Two of the world's most common variant hemoglobins are hemoglobin S and hemoglobin E. The amino acid substitution of glutamine for valine in the beta chain resulting in hemoglobin S is most prevalent in people of African, Caribbean, and South American descent. In contrast, the mutation in which lysine is substituted for glutamine at position 26 of the beta chain results in hemoglobin E (2). It is most common in the “hemoglobin E triangle” of Cambodia, Laos, and Thailand but is also present in the remainder of Southeast Asia. Patients who are homozygotes or heterozygotes for hemoglobin E are typically asymptomatic. Typical hemoglobin levels range from 10.5 to 12 g/dL, while mean corpuscular volumes range from 65 to 80 fL. The evolution of these hemoglobinopathies stems from resistance against malarial disease (3). Despite the geographical dissimilarities, population migrations and interracial relationships have resulted in the emergence of SE hemoglobinopathy. The first case was described in Turkey during 1957, but an increasing incidence of the disease has been documented (4). Hemoglobin electrophoresis demonstrates a hemoglobin S level of 62% ± 7% and a hemoglobin E level of 33% ± 4% (4).
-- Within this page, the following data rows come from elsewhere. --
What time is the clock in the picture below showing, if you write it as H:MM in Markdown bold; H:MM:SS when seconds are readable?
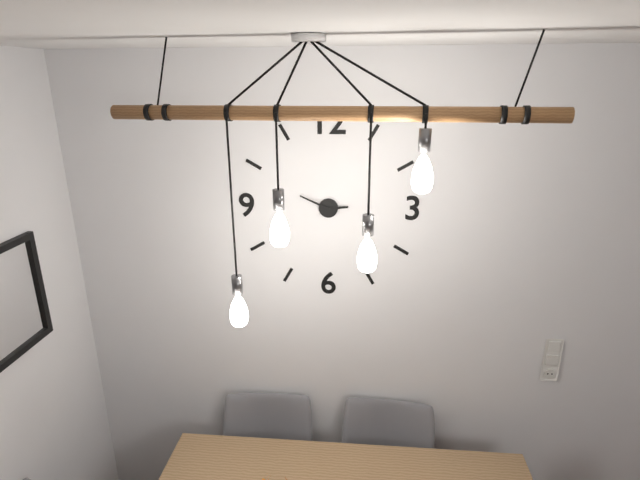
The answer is **2:49**
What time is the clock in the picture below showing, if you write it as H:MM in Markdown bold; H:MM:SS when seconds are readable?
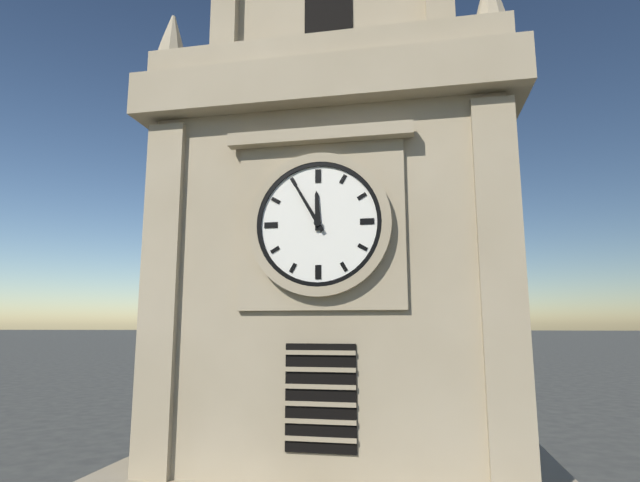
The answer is **11:55**
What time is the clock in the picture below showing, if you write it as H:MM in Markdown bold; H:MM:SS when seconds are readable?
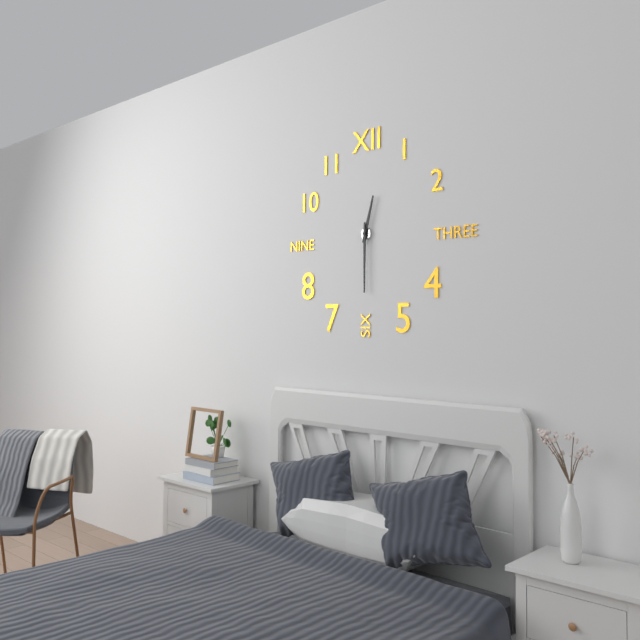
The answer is **12:30**
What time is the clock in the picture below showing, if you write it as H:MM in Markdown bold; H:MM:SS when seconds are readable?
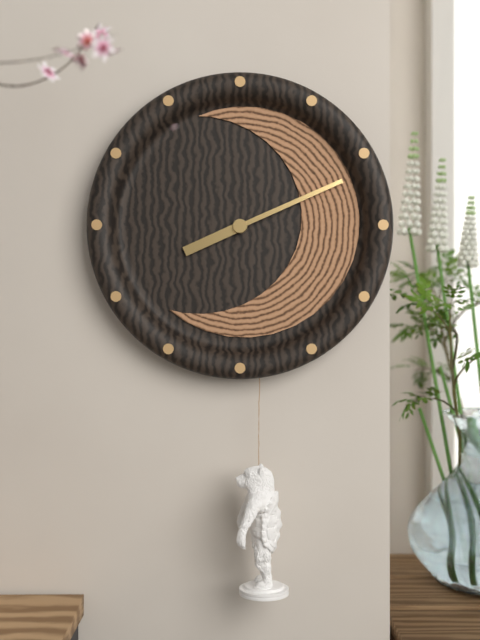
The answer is **8:11**
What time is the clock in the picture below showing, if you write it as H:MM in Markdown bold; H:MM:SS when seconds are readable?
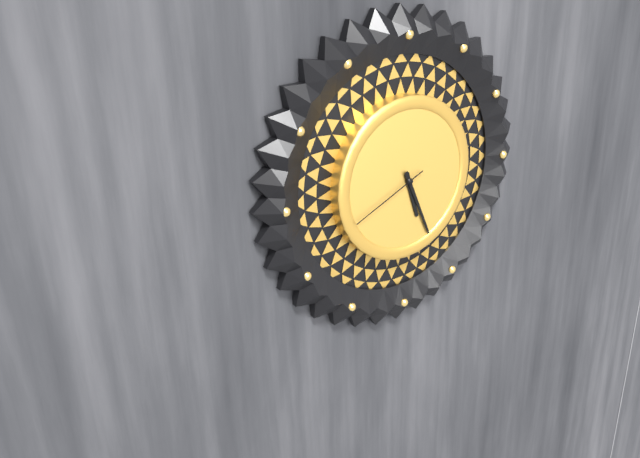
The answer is **5:26:41**
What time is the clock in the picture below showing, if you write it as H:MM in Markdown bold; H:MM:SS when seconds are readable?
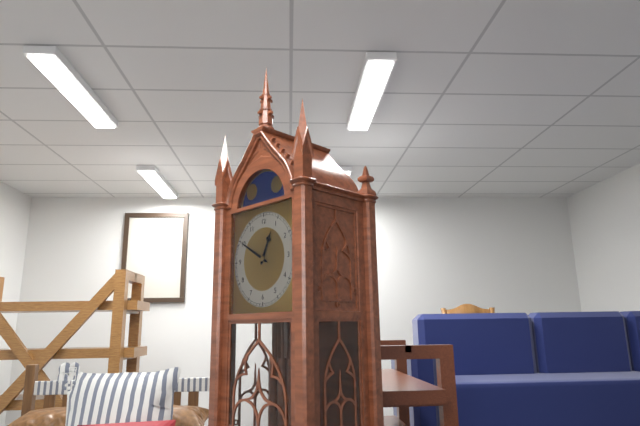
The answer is **12:50**
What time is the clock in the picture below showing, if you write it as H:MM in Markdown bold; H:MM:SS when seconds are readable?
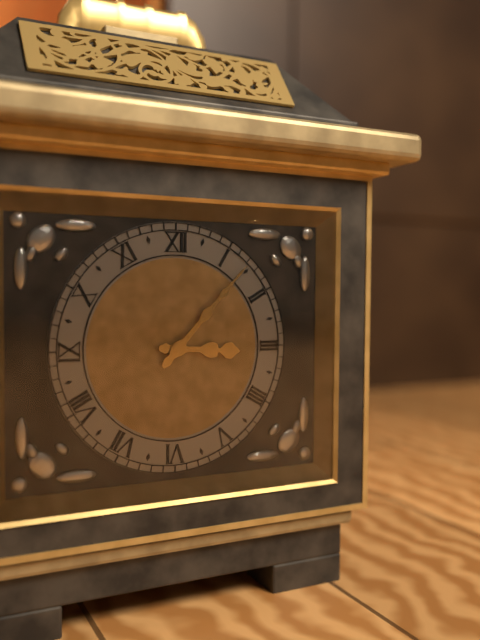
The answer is **3:07**
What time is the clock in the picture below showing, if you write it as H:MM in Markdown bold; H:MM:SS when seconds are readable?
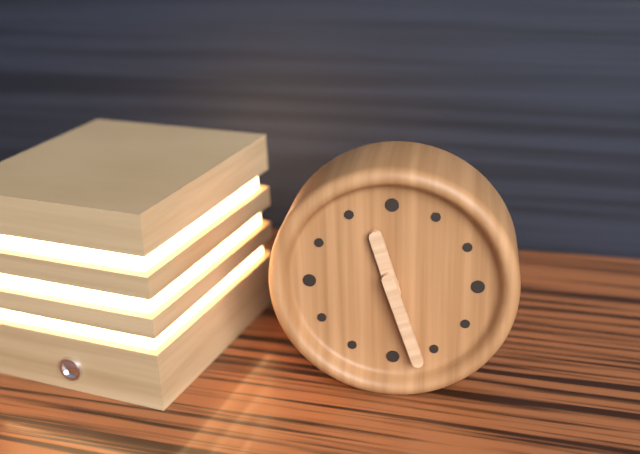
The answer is **11:27**
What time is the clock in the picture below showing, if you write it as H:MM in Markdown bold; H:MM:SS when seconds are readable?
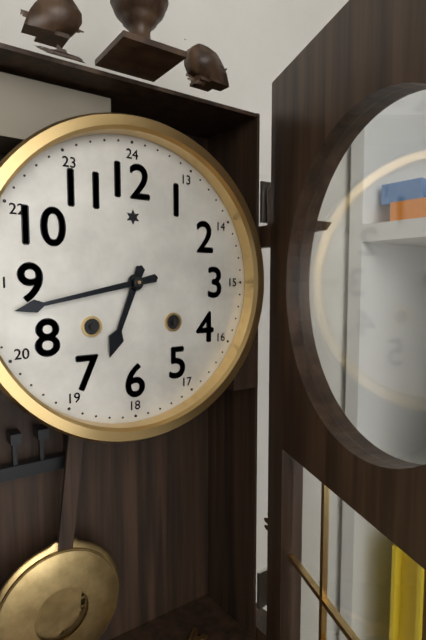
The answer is **6:43**
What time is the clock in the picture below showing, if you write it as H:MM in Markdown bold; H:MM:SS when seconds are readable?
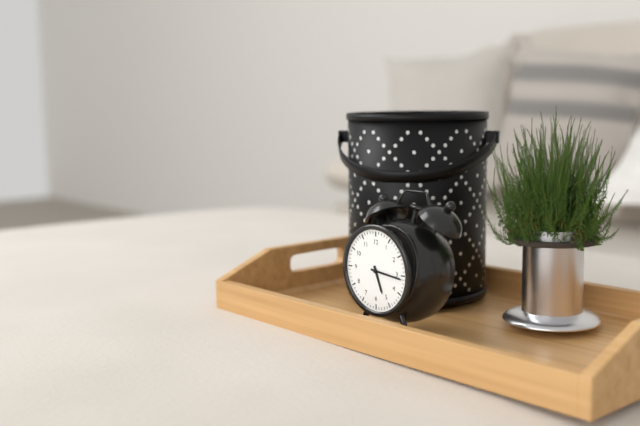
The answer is **5:16**
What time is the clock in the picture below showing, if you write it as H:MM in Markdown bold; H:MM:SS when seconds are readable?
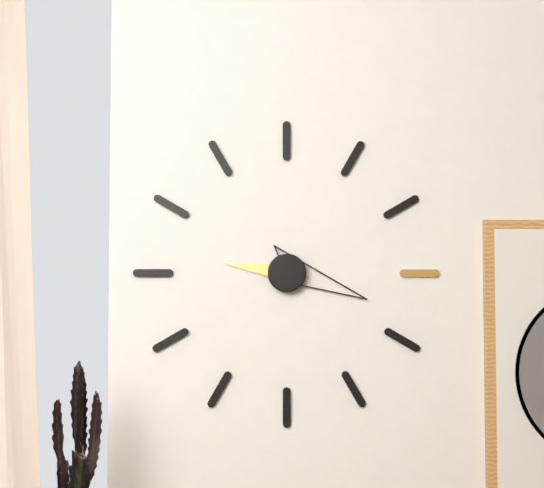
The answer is **9:18**
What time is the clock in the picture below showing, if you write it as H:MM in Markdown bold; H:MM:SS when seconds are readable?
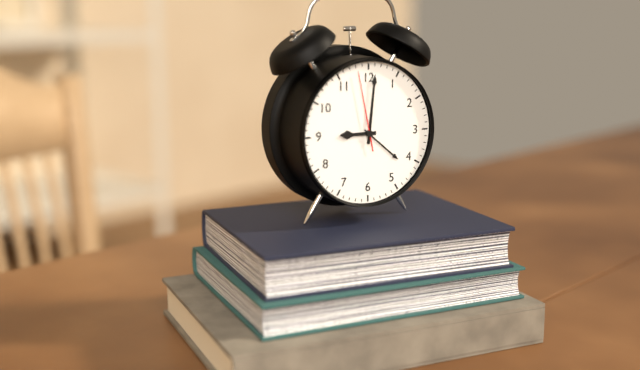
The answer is **9:01:58**
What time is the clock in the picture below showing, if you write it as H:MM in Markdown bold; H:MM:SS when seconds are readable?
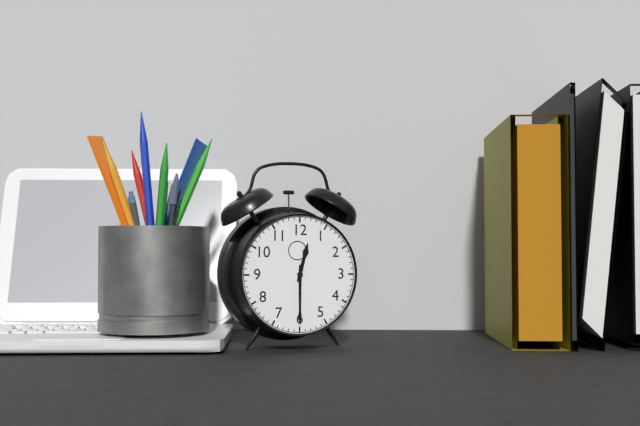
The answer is **12:30**
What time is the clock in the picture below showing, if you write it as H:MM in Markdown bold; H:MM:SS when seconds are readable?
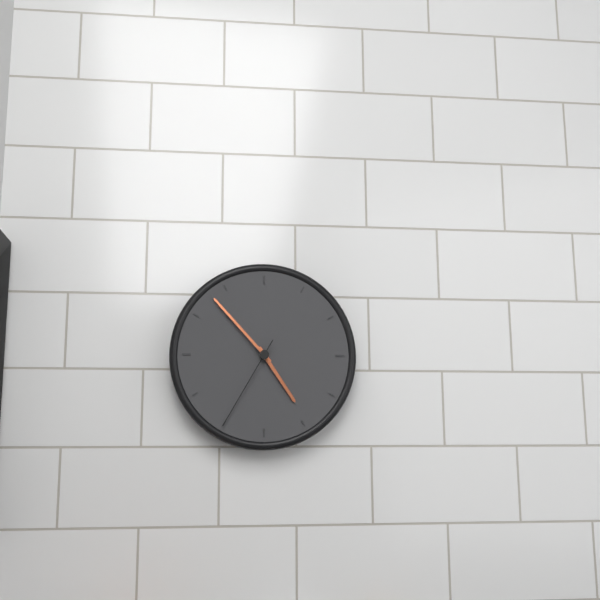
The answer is **4:53:35**
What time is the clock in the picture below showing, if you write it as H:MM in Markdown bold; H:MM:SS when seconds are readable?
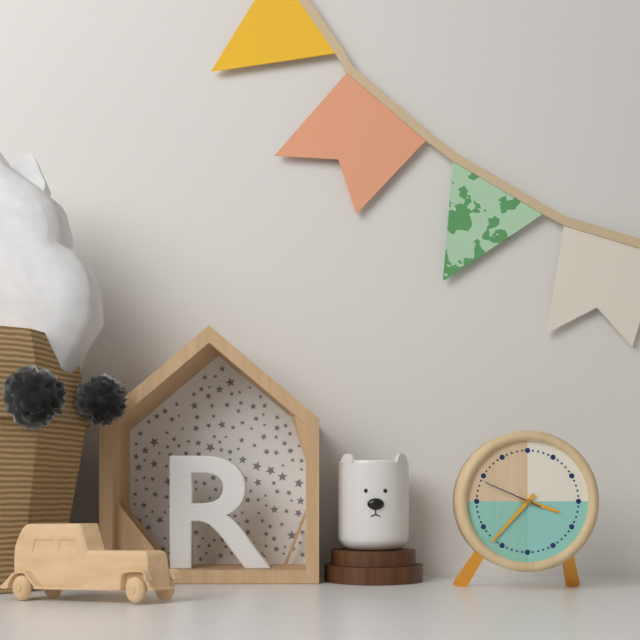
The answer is **3:37:49**
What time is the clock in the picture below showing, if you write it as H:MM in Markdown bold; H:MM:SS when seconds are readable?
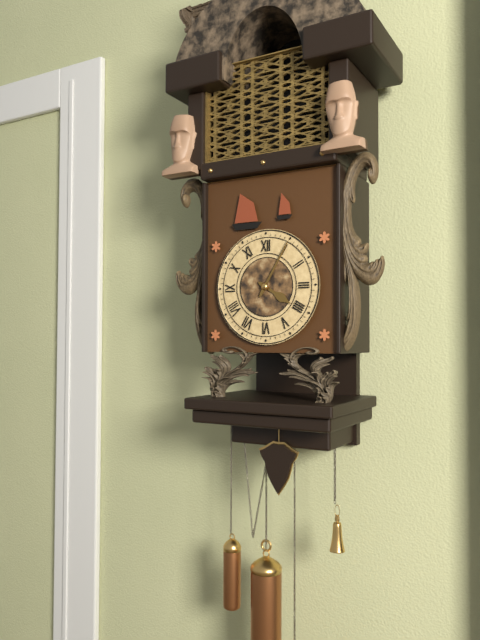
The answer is **4:05**
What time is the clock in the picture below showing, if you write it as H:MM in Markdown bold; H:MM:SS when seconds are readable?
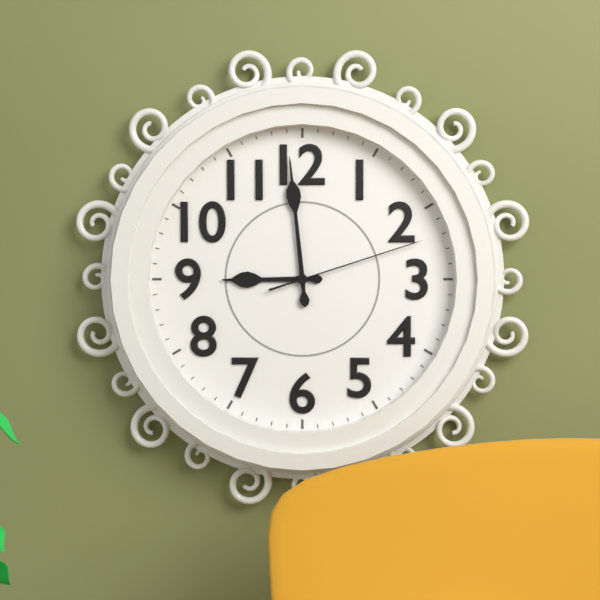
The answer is **8:59:12**
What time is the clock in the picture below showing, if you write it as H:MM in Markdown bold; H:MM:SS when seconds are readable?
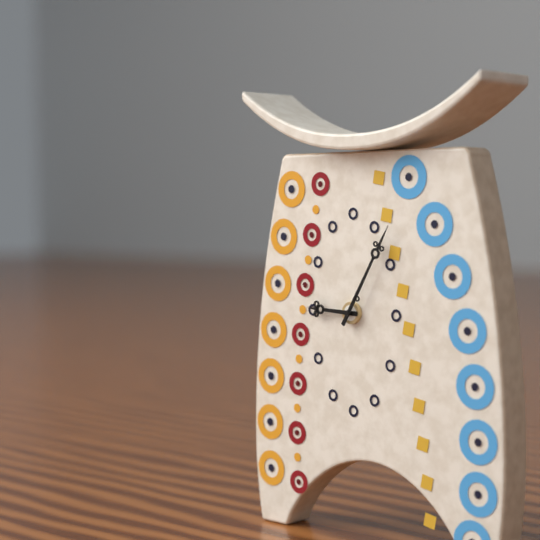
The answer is **9:05**
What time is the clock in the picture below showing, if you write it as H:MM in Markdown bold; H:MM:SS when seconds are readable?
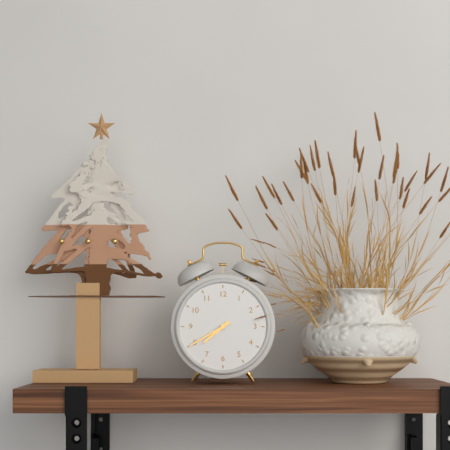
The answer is **7:40**
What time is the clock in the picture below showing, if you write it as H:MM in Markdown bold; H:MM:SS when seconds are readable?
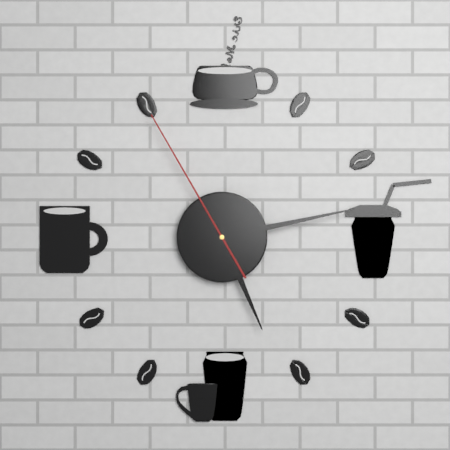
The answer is **5:13:55**
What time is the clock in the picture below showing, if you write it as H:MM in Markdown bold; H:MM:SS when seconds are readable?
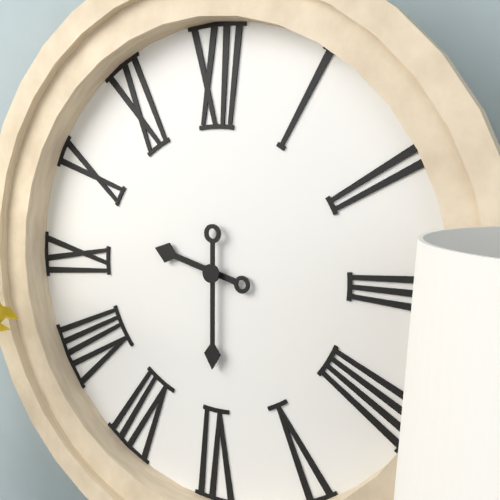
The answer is **9:30**
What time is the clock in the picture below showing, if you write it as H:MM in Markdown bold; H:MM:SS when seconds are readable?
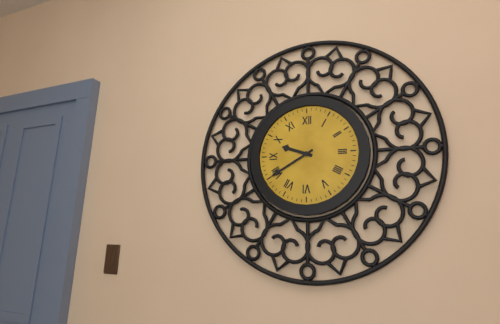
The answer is **9:40**
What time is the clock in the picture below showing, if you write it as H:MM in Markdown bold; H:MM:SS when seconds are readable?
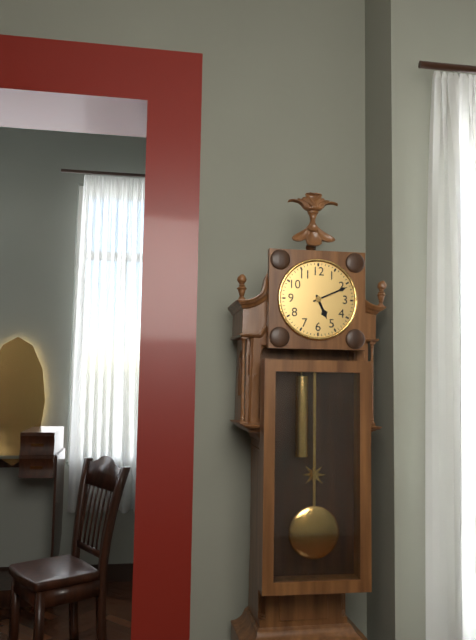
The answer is **5:11**
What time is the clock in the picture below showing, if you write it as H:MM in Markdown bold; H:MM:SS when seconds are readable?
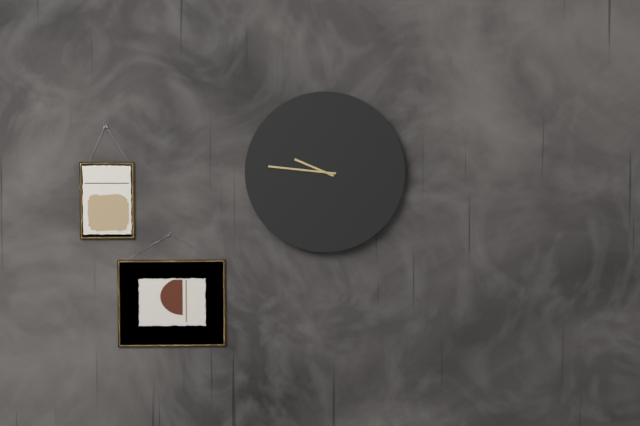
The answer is **9:46**
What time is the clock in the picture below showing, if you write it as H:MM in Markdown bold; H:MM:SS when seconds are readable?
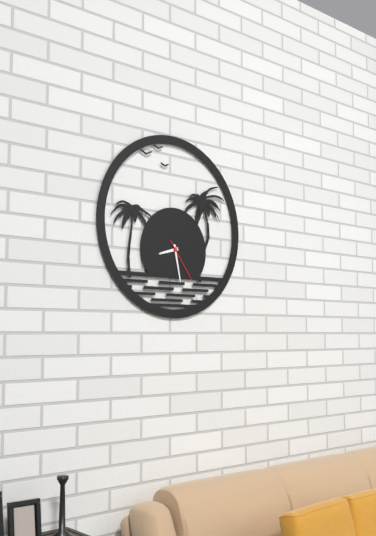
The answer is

Although SE hemoglobinopathy is considered relatively benign, retrospective studies have revealed that patients with it develop complications of vasoocclusive sickling, including acute pain syndromes, avascular necrosis of long bones, splenic infarction, and sickle cell retinopathy (5).
Our patient presented with acute pain symptoms and microcytosis despite the absence of an anemia. Iron studies did not suggest iron deficiency. The patient's acute respiratory failure and hypoxia initiated her vasoocclusive sickling, which was demonstrated by sickled erythrocyte congestion in the lungs, liver, spleen, colon, stomach, and urinary system. The presence of microscopic pulmonary capillary obstruction due to sickle crisis explains the patient's imminent hypoxia and repeated cardiac arrests. Thus, recognition of SE disease's potential complications is crucial so that exchange transfusions can be utilized to avoid the risk of multiorgan injury.